**Exercise requirements**
Search the data below for the string "imagen". Extract every line that contains it.

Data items
○ ○ ○

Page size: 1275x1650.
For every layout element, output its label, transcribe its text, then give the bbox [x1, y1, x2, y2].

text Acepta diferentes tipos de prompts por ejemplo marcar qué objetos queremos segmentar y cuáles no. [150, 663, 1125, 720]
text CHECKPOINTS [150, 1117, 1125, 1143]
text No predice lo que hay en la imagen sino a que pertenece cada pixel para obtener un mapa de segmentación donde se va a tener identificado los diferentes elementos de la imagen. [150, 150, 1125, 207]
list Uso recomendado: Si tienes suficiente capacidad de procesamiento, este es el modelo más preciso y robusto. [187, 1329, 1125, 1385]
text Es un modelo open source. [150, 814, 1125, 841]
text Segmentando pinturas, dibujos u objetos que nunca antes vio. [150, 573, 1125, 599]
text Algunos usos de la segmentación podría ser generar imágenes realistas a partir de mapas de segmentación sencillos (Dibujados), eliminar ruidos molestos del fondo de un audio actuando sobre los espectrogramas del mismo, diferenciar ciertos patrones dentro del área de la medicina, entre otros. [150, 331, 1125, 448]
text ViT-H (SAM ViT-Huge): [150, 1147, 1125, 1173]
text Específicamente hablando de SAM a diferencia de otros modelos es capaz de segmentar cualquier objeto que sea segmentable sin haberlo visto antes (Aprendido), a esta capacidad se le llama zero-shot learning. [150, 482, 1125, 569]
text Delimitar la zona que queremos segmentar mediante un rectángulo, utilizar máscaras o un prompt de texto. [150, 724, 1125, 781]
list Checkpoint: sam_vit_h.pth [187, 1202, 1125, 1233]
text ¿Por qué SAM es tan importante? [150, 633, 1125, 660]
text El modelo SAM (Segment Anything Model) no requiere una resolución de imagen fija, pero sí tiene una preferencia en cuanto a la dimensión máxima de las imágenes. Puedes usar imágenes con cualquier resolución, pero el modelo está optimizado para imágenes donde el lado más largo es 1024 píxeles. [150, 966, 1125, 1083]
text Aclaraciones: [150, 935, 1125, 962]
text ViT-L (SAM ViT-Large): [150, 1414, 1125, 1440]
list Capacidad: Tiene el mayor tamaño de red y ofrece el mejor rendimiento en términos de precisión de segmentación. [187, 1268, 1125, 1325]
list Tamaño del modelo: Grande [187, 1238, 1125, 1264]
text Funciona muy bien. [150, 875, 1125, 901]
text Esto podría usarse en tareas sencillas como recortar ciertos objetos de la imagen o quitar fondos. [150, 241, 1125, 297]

○ ○ ○

**Output for this task**
text No predice lo que hay en la imagen sino a que pertenece cada pixel para obtener un mapa de segmentación donde se va a tener identificado los diferentes elementos de la imagen. [150, 150, 1125, 207]
text El modelo SAM (Segment Anything Model) no requiere una resolución de imagen fija, pero sí tiene una preferencia en cuanto a la dimensión máxima de las imágenes. Puedes usar imágenes con cualquier resolución, pero el modelo está optimizado para imágenes donde el lado más largo es 1024 píxeles. [150, 966, 1125, 1083]
text Esto podría usarse en tareas sencillas como recortar ciertos objetos de la imagen o quitar fondos. [150, 241, 1125, 297]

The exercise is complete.